↓↓↓

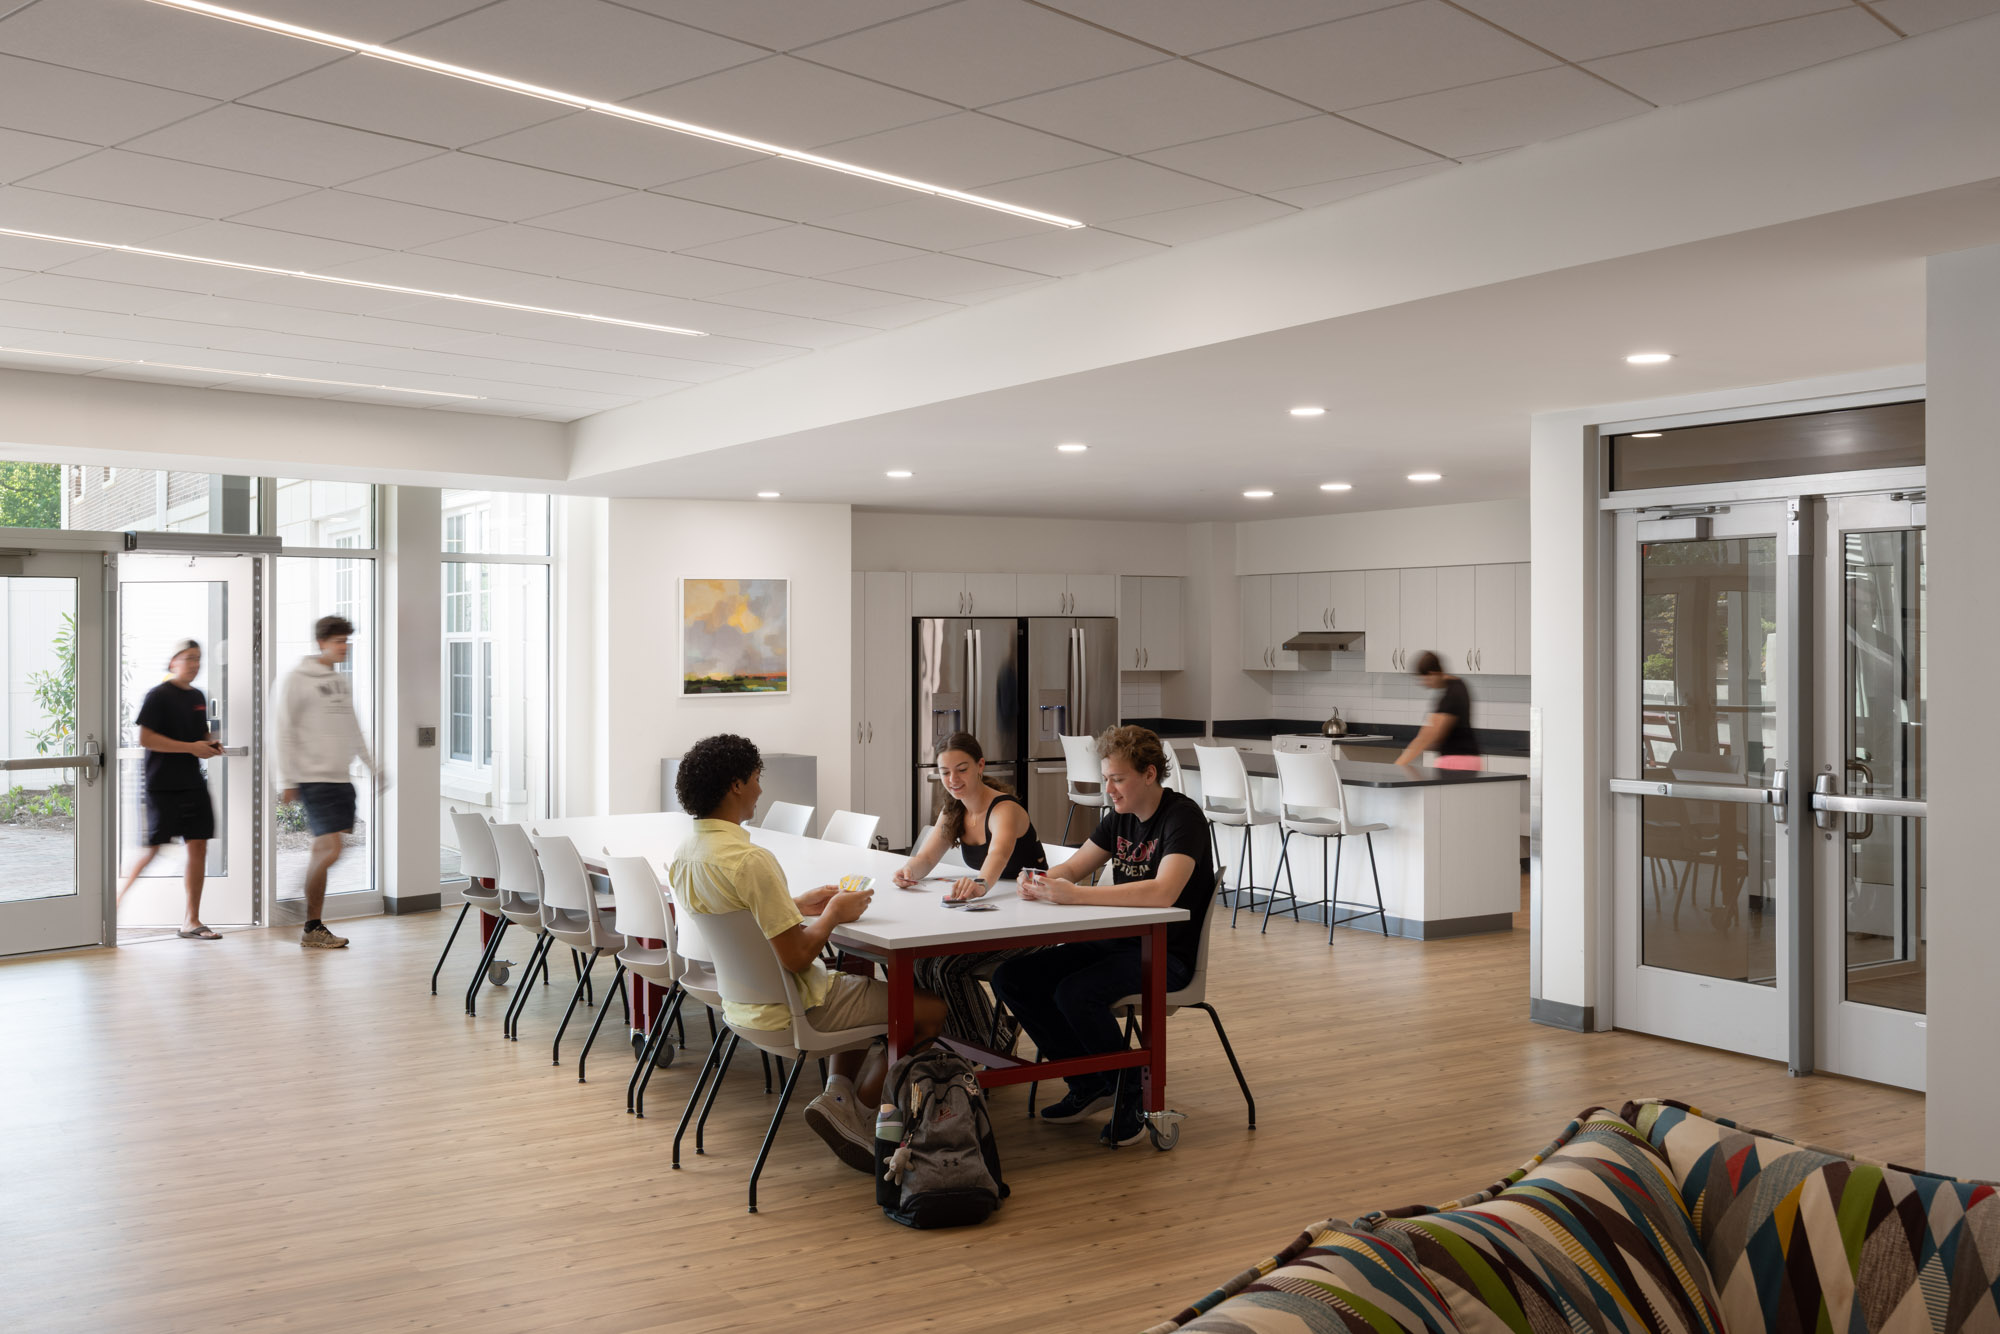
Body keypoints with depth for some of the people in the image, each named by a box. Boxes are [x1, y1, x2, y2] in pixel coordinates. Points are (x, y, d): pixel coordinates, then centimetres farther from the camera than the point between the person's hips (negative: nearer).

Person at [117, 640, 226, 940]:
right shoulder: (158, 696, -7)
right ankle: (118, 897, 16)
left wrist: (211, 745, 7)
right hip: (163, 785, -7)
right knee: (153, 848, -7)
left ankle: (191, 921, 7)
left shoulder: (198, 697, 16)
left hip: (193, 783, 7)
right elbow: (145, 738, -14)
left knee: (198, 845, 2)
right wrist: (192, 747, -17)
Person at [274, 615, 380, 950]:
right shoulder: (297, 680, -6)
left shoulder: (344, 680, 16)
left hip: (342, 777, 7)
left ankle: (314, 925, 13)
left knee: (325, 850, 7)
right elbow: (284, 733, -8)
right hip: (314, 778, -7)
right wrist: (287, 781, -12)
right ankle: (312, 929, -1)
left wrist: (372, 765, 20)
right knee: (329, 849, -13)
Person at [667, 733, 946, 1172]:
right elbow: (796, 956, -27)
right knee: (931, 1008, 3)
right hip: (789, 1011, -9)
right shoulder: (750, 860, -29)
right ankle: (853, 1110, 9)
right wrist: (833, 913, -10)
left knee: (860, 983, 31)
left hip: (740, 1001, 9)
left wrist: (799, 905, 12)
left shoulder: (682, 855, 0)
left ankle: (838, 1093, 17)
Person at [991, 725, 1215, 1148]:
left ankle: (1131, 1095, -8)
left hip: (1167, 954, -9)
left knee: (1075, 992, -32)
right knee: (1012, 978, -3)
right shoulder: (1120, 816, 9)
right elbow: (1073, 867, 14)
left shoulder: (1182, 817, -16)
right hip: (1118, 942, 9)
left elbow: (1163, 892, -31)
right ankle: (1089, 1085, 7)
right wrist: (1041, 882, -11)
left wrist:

↑↑↑

**PROBLEM DESCRIPTION**
Reproduce the text of every item above word for word, leaving out the pictures.

**TASK RESULT**
Body keypoints with depth for some of the people in the image, each named by a box. Boxes are [x1, y1, x2, y2] in pixel coordinates. Points are (x, y, d): pixel coordinates, then centimetres farther from the camera than the point between the person's hips (negative: nearer).

Person at [117, 640, 226, 940]:
right shoulder: (158, 696, -7)
right ankle: (118, 897, 16)
left wrist: (211, 745, 7)
right hip: (163, 785, -7)
right knee: (153, 848, -7)
left ankle: (191, 921, 7)
left shoulder: (198, 697, 16)
left hip: (193, 783, 7)
right elbow: (145, 738, -14)
left knee: (198, 845, 2)
right wrist: (192, 747, -17)
Person at [274, 615, 380, 950]:
right shoulder: (297, 680, -6)
left shoulder: (344, 680, 16)
left hip: (342, 777, 7)
left ankle: (314, 925, 13)
left knee: (325, 850, 7)
right elbow: (284, 733, -8)
right hip: (314, 778, -7)
right wrist: (287, 781, -12)
right ankle: (312, 929, -1)
left wrist: (372, 765, 20)
right knee: (329, 849, -13)
Person at [667, 733, 946, 1172]:
right elbow: (796, 956, -27)
right knee: (931, 1008, 3)
right hip: (789, 1011, -9)
right shoulder: (750, 860, -29)
right ankle: (853, 1110, 9)
right wrist: (833, 913, -10)
left knee: (860, 983, 31)
left hip: (740, 1001, 9)
left wrist: (799, 905, 12)
left shoulder: (682, 855, 0)
left ankle: (838, 1093, 17)
Person at [991, 725, 1215, 1148]:
left ankle: (1131, 1095, -8)
left hip: (1167, 954, -9)
left knee: (1075, 992, -32)
right knee: (1012, 978, -3)
right shoulder: (1120, 816, 9)
right elbow: (1073, 867, 14)
left shoulder: (1182, 817, -16)
right hip: (1118, 942, 9)
left elbow: (1163, 892, -31)
right ankle: (1089, 1085, 7)
right wrist: (1041, 882, -11)
left wrist:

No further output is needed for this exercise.